There is an exercise in Bourbaki about the intersection $A = k (x,y) [z] \cap k (z, x + yz)$. These are two subrings of $k (x,y,z)$. The first is PID, the second is a field. Bourbaki requests to prove that this is not a Dedekind domain.
A theorem assures us that this intersection is a Krull domain, so $A$ must be of dimension $> 1$.
When looking at the elements in $A$ we find the ring $k[z, x + yz]$.
My question is: $A = k [z, x + yz]$ ? and if not, what is it??
The answer is yes, $A = k [z, x + yz]$.
Any element $r$ of $k(z, x+ yz)$ can be written in lowest form as a quotient $\frac{g(z,x + yz)}{h(z,x + yz)}$, where $g$ and $h$ are polynomials in two variables. The fraction $\frac{g(z,x+yz)}{h(z,x+yz)}$ is also irreducible with respect to the ring $k[x,y,z] = k[z, x+ yz, y]$.
But if $r$ also belongs to $k(x,y)[z]$, then its denominator can be written in the form $f(x,y)$, where $f$ is a polynomial.
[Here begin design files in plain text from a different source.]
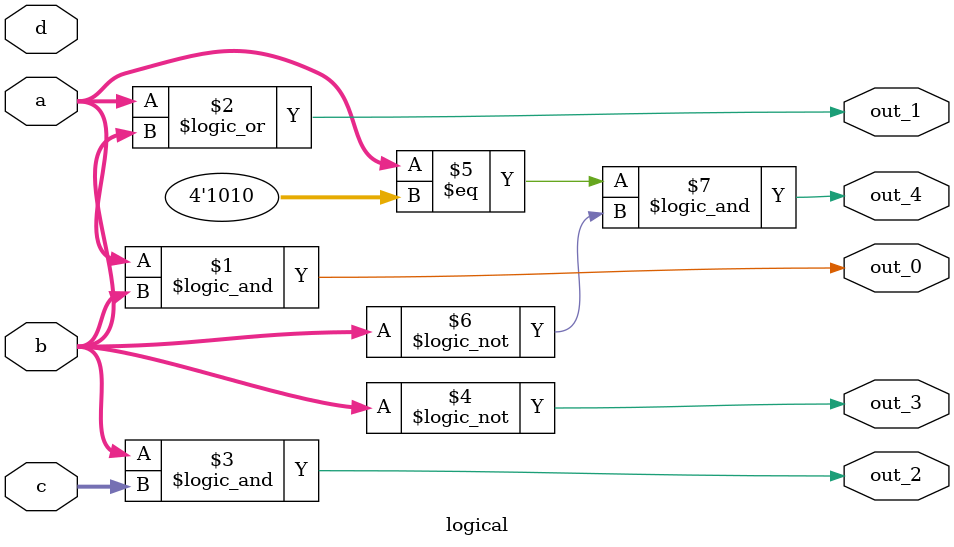
<source format=v>
module logical(a,b,c,d,out_0,out_1,out_2,out_3,out_4);
input[3:0]a,b,c,d;
output out_0,out_1,out_2,out_3,out_4;

//a=4'b1010; b=4'b0101; c=4'b000x; d=4'b100z;
assign out_0 = a&&b; // 1'b1
assign out_1 = a||b; // 1'b1
assign out_2 = b&&c; // 1'bx
assign out_3 = !b; // 1'b0
assign out_4 = (a==4'b1010) && (b==4'b0000); // 1'b0
endmodule

</source>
After reduction to lowest form in $k[x,y,z]$, the denominator remains of the form $f_1(x,y)$, since no divisor of $f(x,y)$ can involve the variable $z$.
Thus $h(z, x+yz) = f_1(x,y)$ depends only on $x$ and $y$. Setting $y =0$, we see that $h$ cannot depend on its first variable. Setting $x = 0$, $y = 1$, we then see that $h$ cannot depend on its second variable. Thus $h$ is constant.
Therefore $r = g(z, x + yz)$